(Saved data entries)
┌────────
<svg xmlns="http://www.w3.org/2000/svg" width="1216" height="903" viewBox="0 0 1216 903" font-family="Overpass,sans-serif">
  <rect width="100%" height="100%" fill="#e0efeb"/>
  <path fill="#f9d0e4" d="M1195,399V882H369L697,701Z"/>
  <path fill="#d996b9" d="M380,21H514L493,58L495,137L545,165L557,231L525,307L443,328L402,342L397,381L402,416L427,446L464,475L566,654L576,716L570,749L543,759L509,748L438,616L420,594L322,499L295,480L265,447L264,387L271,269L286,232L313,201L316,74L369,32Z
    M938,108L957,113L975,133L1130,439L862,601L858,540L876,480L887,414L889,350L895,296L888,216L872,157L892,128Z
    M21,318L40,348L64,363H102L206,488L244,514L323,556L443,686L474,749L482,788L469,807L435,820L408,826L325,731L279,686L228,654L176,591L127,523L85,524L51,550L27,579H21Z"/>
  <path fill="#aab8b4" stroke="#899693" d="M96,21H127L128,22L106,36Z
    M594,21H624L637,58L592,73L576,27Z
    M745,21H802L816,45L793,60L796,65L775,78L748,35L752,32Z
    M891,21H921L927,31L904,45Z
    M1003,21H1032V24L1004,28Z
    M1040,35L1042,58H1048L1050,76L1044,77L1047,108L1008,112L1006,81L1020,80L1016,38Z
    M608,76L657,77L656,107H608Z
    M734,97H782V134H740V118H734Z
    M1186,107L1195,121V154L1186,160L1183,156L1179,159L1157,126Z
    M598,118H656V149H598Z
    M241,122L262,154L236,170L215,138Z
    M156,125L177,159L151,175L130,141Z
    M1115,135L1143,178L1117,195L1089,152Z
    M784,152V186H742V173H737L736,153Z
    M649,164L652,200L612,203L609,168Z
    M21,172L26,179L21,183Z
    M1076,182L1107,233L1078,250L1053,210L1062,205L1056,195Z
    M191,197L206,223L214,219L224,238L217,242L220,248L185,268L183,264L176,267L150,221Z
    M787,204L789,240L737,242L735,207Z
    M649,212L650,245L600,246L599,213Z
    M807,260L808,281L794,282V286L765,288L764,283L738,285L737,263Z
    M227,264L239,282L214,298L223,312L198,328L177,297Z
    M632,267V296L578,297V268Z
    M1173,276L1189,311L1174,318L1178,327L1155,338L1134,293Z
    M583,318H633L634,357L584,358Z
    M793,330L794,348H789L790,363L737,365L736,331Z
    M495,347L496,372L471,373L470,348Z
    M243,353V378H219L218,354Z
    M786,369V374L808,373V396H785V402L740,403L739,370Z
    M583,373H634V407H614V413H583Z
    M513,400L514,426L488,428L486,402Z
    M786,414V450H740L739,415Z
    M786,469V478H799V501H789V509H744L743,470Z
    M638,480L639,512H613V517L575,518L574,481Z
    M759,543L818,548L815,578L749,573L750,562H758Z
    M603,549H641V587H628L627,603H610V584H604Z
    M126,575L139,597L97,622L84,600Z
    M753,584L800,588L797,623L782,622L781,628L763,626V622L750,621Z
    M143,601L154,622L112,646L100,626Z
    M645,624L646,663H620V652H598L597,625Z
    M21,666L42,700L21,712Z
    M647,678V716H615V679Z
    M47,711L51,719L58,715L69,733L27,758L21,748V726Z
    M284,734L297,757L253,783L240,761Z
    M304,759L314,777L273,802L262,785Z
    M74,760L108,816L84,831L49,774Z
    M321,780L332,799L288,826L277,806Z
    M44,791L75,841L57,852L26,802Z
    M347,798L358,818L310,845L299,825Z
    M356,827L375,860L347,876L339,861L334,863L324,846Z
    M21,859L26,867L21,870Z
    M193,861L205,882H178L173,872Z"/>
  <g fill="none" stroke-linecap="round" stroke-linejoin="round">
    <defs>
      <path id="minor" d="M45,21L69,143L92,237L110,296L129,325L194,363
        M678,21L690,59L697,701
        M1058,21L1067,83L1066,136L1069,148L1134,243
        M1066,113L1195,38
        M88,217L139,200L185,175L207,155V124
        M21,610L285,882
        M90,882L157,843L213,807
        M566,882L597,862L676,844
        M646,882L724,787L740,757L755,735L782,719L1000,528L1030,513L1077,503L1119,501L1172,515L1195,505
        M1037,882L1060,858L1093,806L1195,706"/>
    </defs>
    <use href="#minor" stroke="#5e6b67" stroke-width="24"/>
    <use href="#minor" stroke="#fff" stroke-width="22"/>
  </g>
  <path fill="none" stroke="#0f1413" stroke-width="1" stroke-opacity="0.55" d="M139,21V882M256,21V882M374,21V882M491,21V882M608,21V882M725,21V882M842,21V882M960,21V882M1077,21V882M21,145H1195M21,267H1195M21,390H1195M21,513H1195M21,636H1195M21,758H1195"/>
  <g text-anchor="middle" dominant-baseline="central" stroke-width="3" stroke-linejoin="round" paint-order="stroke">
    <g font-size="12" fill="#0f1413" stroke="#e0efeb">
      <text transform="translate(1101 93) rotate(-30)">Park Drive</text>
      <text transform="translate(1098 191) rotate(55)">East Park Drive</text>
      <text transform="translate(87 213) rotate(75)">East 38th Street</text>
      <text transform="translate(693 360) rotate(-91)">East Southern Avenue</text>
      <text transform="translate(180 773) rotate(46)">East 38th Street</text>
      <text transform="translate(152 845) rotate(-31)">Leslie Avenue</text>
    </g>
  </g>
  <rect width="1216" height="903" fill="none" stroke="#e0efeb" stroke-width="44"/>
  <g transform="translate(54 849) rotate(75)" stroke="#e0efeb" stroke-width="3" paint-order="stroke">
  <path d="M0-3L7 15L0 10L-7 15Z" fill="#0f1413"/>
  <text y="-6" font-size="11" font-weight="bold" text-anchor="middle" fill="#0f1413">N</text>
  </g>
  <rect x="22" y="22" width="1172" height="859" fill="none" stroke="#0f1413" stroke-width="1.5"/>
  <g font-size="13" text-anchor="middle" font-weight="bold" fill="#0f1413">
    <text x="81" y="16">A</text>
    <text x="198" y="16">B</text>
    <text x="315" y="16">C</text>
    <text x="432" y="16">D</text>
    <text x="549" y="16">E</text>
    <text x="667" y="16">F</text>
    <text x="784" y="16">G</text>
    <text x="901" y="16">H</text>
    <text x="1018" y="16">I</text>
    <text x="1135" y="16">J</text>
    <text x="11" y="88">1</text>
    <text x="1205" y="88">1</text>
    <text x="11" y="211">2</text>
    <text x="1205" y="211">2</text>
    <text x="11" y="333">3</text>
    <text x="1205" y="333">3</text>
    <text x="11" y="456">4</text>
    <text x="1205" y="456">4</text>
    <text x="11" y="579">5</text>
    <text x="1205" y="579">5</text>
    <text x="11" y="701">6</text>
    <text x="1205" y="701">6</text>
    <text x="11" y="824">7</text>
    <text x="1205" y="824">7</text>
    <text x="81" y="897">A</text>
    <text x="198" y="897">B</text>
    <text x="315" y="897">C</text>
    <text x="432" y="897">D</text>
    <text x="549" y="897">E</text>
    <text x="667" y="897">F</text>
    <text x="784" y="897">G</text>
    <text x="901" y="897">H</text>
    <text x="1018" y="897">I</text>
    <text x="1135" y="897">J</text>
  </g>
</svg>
└────────
THE TASK ->
The required output is every line above from the one with "M143,601L154,622L112,646L100,626Z" down to the one with "M1066,113L1195,38", restated word for word, ends included.

OUTPUT OF THE EXERCISE ->
    M143,601L154,622L112,646L100,626Z
    M645,624L646,663H620V652H598L597,625Z
    M21,666L42,700L21,712Z
    M647,678V716H615V679Z
    M47,711L51,719L58,715L69,733L27,758L21,748V726Z
    M284,734L297,757L253,783L240,761Z
    M304,759L314,777L273,802L262,785Z
    M74,760L108,816L84,831L49,774Z
    M321,780L332,799L288,826L277,806Z
    M44,791L75,841L57,852L26,802Z
    M347,798L358,818L310,845L299,825Z
    M356,827L375,860L347,876L339,861L334,863L324,846Z
    M21,859L26,867L21,870Z
    M193,861L205,882H178L173,872Z"/>
  <g fill="none" stroke-linecap="round" stroke-linejoin="round">
    <defs>
      <path id="minor" d="M45,21L69,143L92,237L110,296L129,325L194,363
        M678,21L690,59L697,701
        M1058,21L1067,83L1066,136L1069,148L1134,243
        M1066,113L1195,38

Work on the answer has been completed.